Armstrong hailed as 'modest' hero
Obituary: Armstrong was a quiet, self-described “nerdy” engineer who became a global hero when as a steely nerved US pilot he made “one giant leap for mankind” with the first step on the Moon.
Armstrong died last night following complications resulting from cardiovascular procedures, a statement from his family said. It did not say where he died.
Armstrong commanded the Apollo 11 spacecraft that landed on the moon July 20th, 1969, capping the most daring of the 20th century’s scientific expeditions.
His first words after setting foot on the surface are etched in history books and in the memories of those who heard them in a live broadcast.
“That’s one small step for man, one giant leap for mankind,” Armstrong said.

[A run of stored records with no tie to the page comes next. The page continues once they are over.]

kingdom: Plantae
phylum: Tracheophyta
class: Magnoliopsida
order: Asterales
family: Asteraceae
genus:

In those first few moments on the moon, during the climax of a heated space race with the then-Soviet Union, Armstrong stopped in what he called “a tender moment” and left a patch to commemorate Nasa astronauts and Soviet cosmonauts who had died in action.
“It was special and memorable, but it was only instantaneous because there was work to do,” Armstrong told an Australian television interviewer this year.
Armstrong and Buzz Aldrin spent nearly three hours walking on the lunar surface, collecting samples, conducting experiments and taking photographs.
“The sights were simply magnificent, beyond any visual experience that I had ever been exposed to,” Armstrong once said.